Dev Diaries Episode 2: Lessons learned the hard way with dependencies
We’re working on adding OpenID Connect to the app. Luckily for us we only needed to create a client rather than the server, that was being handled by another team. Theres a saying in software, don’t roll your own security. And for us that naturally lead us to looking for a dependency. We also noted that OpenID certifies packages for compliance to the spec, pretty handy! We found two for Angular that we thought would work. The first one we tried was a bit of a dud for our cordova setup so we flipped to the other. This worked well and we managed to get the flow to work.
OpenID comes with tokens, these are used to talk to a protected API. They can expire and if they do we can exchange for a new one. It was this exchange task that was the beginning of our problems. Our issue was trying to make the exchange process work with a device that maybe offline for long periods of time. The plugin would simply keep trying every few seconds which caused our logger to fill up with lots of failed requests.
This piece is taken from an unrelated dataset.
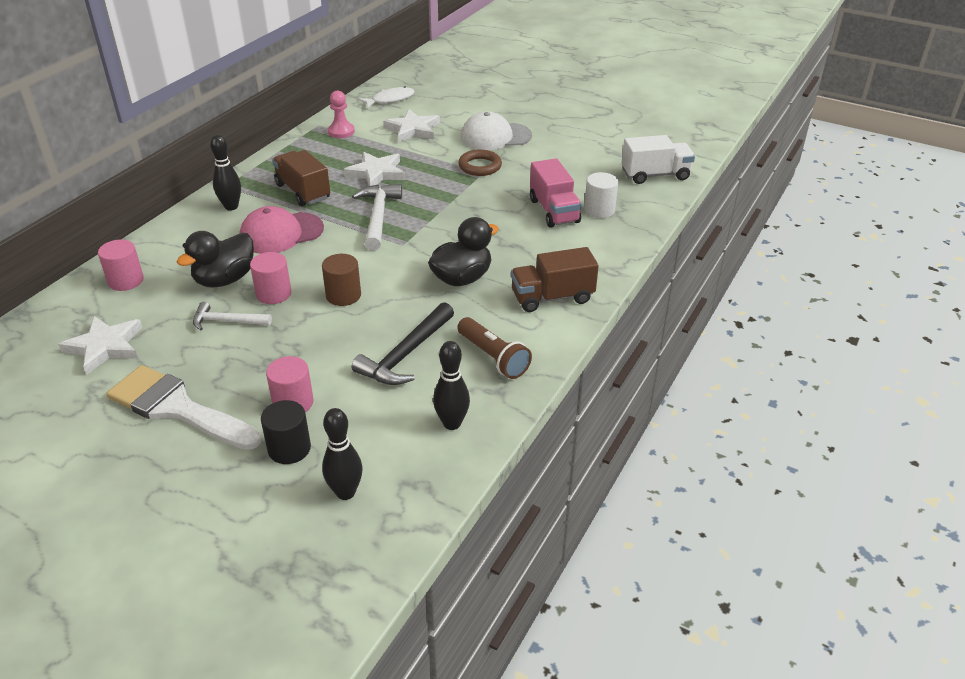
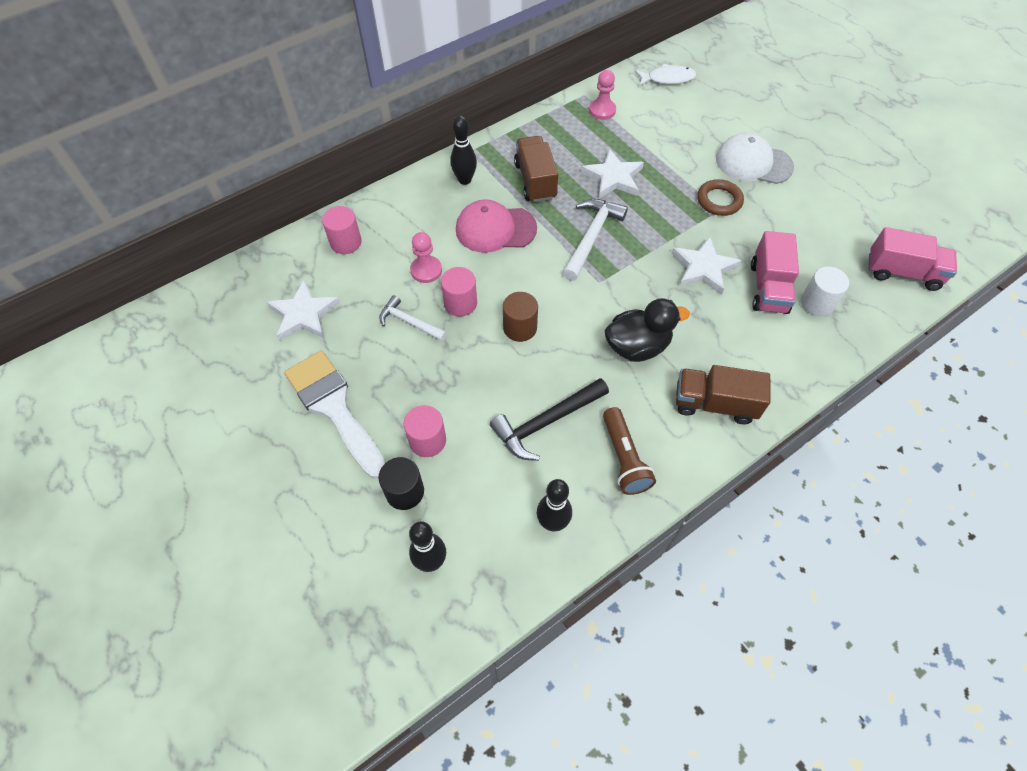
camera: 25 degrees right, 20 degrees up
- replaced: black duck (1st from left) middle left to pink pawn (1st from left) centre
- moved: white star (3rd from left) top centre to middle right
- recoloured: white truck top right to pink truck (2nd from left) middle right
We tried everything to keep the dependency. We tried patching the dependency using something like patch package but this wasn’t possible because of the way angular packages are precompiled, perhaps it’s possible but that is beyond my skills. We tried treating it like a black box, changing the responses from requests to blank ones. This also didn’t work. We even looked at alternative dependencies but they also had issues one way or another.
In the end we were left with only one option. Write our own. In some ways after going down that rabbit hole I’m kinda glad. Writing the code ourselves is daunting in the sense of doing it wrong bu at least its our code, we have the ability to fix it if we need.
What I’ve learned from this process is that you should use dependencies, but maybe with a little care and nuance which might not always be apparent at the time.
Theres a lot that some dependencies offer. They’re often authored by multiple people over a period of years so the code is usually quite well battle tested across a bunch of projects and contexts. This is useful as it decreases the risk of bugs. Sometimes they can also be certified by an external body, for example OpenID projects can be certified for compliance against the spec which is what drew us to using a dependency.
But be careful. It’s worth taking the time to look at the dependencies available to you. Look at the common things like:
- How many authors are there?
- Whats the activity like on the repository? Is there a lot of recent action or has it been untouched for years? This might not be a bad thing if the dependency does what it needs to and has no bugs but it could also be a sign of a dead project.
- Whats the license like? Can you even use this dependency? Is there a fee you need to pay?
But there are also more nuanced things to look at, personal to you and your team / project.
Check out the code. How much of what it does is relevant to your needs? For example the dependency we were using was complaint to the entire OpenID Connect spec. We only needed the Authorization Code flow so a lot of the code in the dependency was redundant. When it came to something being wrong we had a lot of irrelevant code to comb through to understand what was going on.
If you do need to tweak, can you? Without it being a bit of a pain in the bum. Some dependencies that are a bit larger make use of adapter / strategy patterns that allow you to write custom code that adheres to an interface the dependency asks for. If you can’t is it patchable?
Lastly should you need to switch to something else, what options are available to you? Are you spoilt for choice or is it more slim pickings? If its the latter how confident are you in being able to replace it with something you’ve written?
As for us, we’re on the road towards writing our own package. It’s a slow process but we’re getting there, cobbling together knowledge from specs and other projects to build something that works for us.